Putu Setia
Piala Eropa segera memasuki semifinal. Babak yang menghibur jutaan penduduk negeri ini. Tinggal menunggu pertandingan Inggris melawan Italia esok dinihari, keempat tim yang lolos ke semifinal pasti akan diperbincangkan habis-habisan di media massa, televisi, gardu ronda, juga di tempat pemancingan. Penduduk negeri ini penggila bola, meskipun tak pernah punya tim nasional yang bisa "digilakan".
Akan bermunculan banyak komentator yang memamerkan kepiawaiannya dalam menganalisis tim yang berlaga. Andaikata ada survei internasional negeri mana yang penduduknya paling banyak melahirkan komentator sepak bola, jawabannya: Indonesia. Lebih hebat lagi, mereka datang dari berbagai kalangan. Ada artis, politikus, mantan atlet, pengusaha, pengamat politik. Mereka penuh percaya diri, sepertinya paham berbagai kendala yang dihadapi tim yang sedang bertanding, melebihi pelatih tim itu. Luar biasa.
Cuma saja, saya pikir mereka perlu belajar etika jika bicara di depan umum, bukan di kolam pemancingan. Jangan sok tahu, sok paham, sok ngerti strategi. Saya sering malu mendengarnya sehingga, saat jeda permainan dan komentator mengambil-alih siaran, saya menjauhi televisi. Misalnya ucapan begini: "Kenapa pelatih itu menurunkan dia, mestinya si anu diturunkan. Polanya jangan 4-4-2, itu tak cocok, harusnya 4-3-3. Jangan bertahan, serang dari sayap kiri. Jerman harus mematikan Ronaldo jika mau mengalahkan Portugal."

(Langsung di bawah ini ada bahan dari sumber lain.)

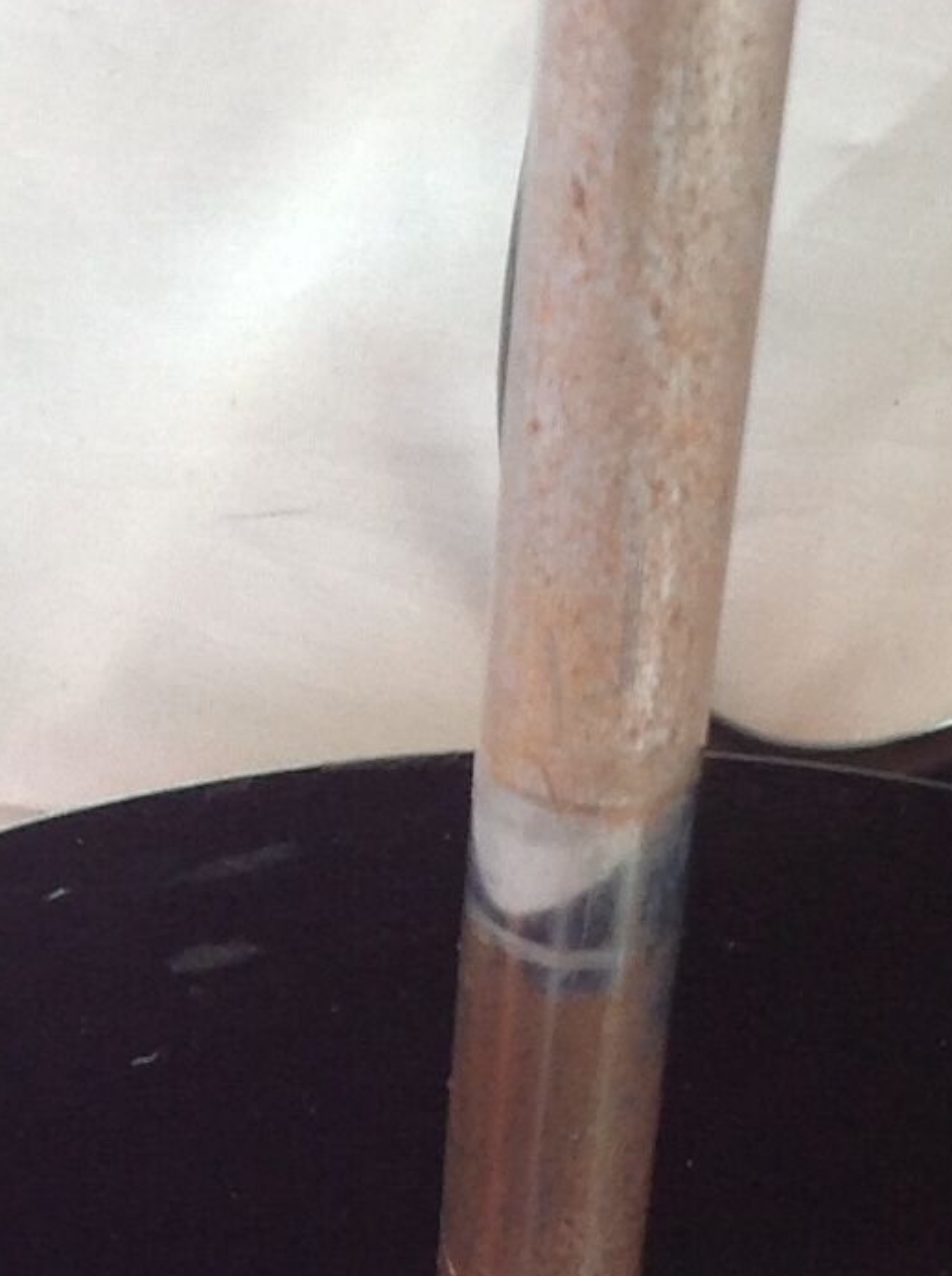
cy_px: 2217
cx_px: 243
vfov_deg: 13.7
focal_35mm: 131
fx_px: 4820
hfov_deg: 11.3
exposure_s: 1/40
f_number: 2.4
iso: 50
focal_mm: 4.28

Kok bisa ngomong begitu, padahal ribuan kilometer jarak Jakarta dengan Warsawa. Apa mereka pernah datang ke Eropa, bergaul dengan pemain, memahami apa kendala yang dihadapi tim sebagaimana pelatih yang diomeli itu? Menurut saya, komentator itu harus tahu tata krama, misalnya: "Kenapa pelatih itu menurunkan dia? Menurut saya, si anu lebih baik. Kenapa strateginya dengan pola itu? Menghadapi tim ini, sebaiknya ganti pola."
Sudahlah, barangkali ini memang tabiat orang kita. Dari dulu sudah ada pemeo di kalangan sepak bola: penonton lebih pinter dibanding pelatih dan pemain. Dari sini muncul pula istilah: berkomentar jauh lebih mudah daripada melaksanakan. Kemudian peribahasa menampungnya dengan kalimat "lidah memang tak bertulang".
Yang jadi persoalan, gaya komentator bola seperti itu sekarang merambat ke berbagai bidang. Orang-orang yang muncul di televisi dan media massa, yang diistilahkan sebagai narasumber, meniru "kesombongan" komentator bola. Mereka mengadu kevokalan, bukan argumentasi. Keselebritasannya lebih diutamakan ketimbang wawasan dan integritasnya.
Contoh kecil, pimpinan KPK menjelaskan bagaimana Neneng Sri Wahyuni ditangkap di rumahnya di Pejaten. Saat bersamaan, seorang "komentator" ngotot Neneng menyerahkan diri sambil ngeledek dengan menyebut pimpinan KPK sedang mementaskan ludruk. Lo, yang turun ke lapangan siapa?
Pidato SBY di depan pendiri Partai Demokrat dikomentari berhari-hari. Padahal itu urusan intern partai yang tak ada pentingnya bagi rakyat. Anas Urbaningrum terus-menerus "diomongin" kenapa belum mundur, kenapa belum diperiksa, sementara di lain pihak KPK harus diperkuat dan dipercaya. Kalau begitu, serahkan pada KPK dong, kenapa ribut?
Negeri kita sekarang dibisingkan oleh suara komentator. Sungguh tak sehat karena perbincangan berputar di masalah kekuasaan, tak berurusan dengan perut rakyat. Yang dibutuhkan rakyat sederhana, misalnya bagaimana di tanah yang subur ini bisa dihasilkan buah yang ranum, lalu bisa dijual di pasar. Aneh, negeri gemah ripah loh jinawi ini ternyata dipenuhi buah dari negara jiran. Kok tak ada komentator buah?